#### Supplied material
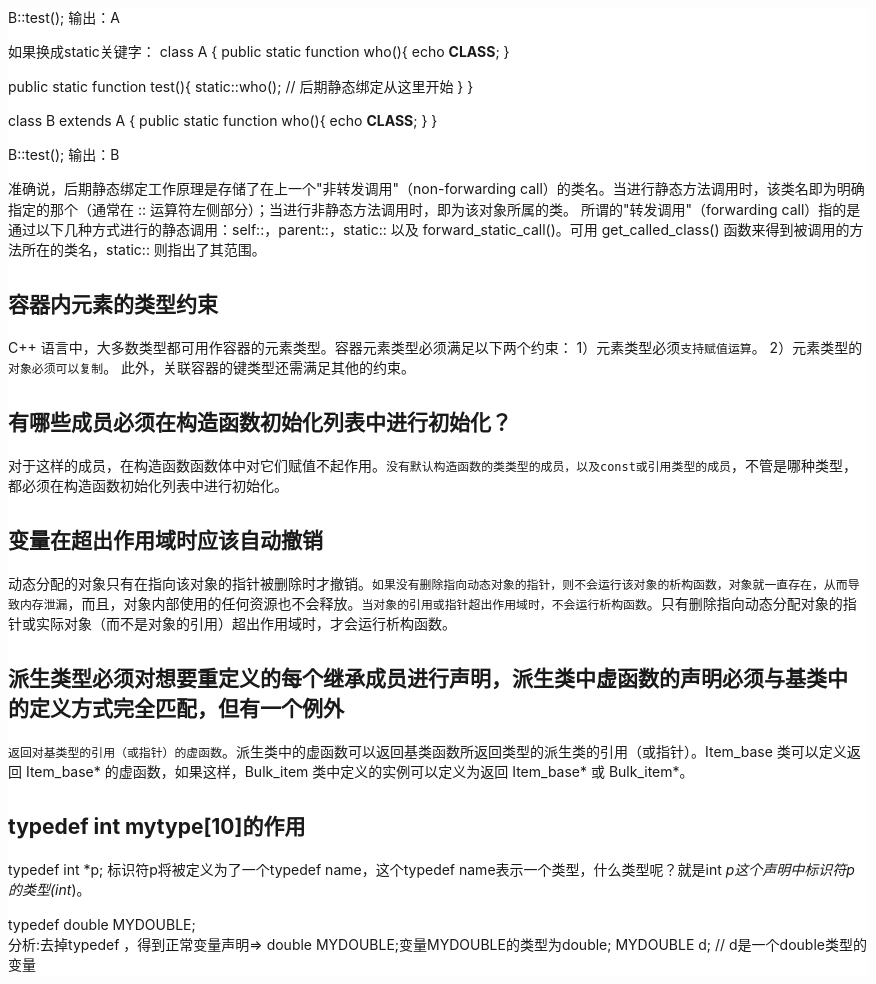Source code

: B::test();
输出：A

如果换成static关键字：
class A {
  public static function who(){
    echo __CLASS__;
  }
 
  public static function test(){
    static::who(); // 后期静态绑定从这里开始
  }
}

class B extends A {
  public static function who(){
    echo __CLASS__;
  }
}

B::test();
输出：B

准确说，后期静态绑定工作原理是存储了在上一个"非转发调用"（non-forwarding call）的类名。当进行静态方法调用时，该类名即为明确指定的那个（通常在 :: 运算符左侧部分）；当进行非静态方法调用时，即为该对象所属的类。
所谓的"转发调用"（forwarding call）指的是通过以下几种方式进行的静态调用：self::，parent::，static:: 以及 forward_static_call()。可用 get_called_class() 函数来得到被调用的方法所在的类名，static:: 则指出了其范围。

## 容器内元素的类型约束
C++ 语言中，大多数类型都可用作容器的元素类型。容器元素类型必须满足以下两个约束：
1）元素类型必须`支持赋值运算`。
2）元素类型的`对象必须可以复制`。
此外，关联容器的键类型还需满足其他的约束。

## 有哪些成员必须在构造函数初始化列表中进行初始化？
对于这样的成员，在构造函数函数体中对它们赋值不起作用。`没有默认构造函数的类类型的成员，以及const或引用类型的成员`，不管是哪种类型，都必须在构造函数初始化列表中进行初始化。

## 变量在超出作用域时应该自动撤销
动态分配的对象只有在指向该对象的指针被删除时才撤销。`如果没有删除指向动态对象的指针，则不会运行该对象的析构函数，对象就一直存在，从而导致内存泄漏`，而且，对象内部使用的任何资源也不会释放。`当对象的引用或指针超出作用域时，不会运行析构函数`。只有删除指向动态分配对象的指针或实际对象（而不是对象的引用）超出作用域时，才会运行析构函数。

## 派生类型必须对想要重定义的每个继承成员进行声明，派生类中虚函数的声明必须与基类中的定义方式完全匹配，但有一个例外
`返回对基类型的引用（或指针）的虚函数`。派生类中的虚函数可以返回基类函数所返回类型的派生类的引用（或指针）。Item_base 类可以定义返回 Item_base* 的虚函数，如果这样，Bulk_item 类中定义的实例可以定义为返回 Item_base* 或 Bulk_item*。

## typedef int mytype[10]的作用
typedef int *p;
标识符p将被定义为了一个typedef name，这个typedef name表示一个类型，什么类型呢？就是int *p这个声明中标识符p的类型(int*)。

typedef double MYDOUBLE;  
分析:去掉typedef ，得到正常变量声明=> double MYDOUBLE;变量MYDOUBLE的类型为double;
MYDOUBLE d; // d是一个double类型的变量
########
▸ Exercise aim
Reproduce the lines from the one containing "分析:去掉typedef ，得到正常变量声明=> double" to the end of the entries, keeping both ends and adding nothing.

▸ Task answer
分析:去掉typedef ，得到正常变量声明=> double MYDOUBLE;变量MYDOUBLE的类型为double;
MYDOUBLE d; // d是一个double类型的变量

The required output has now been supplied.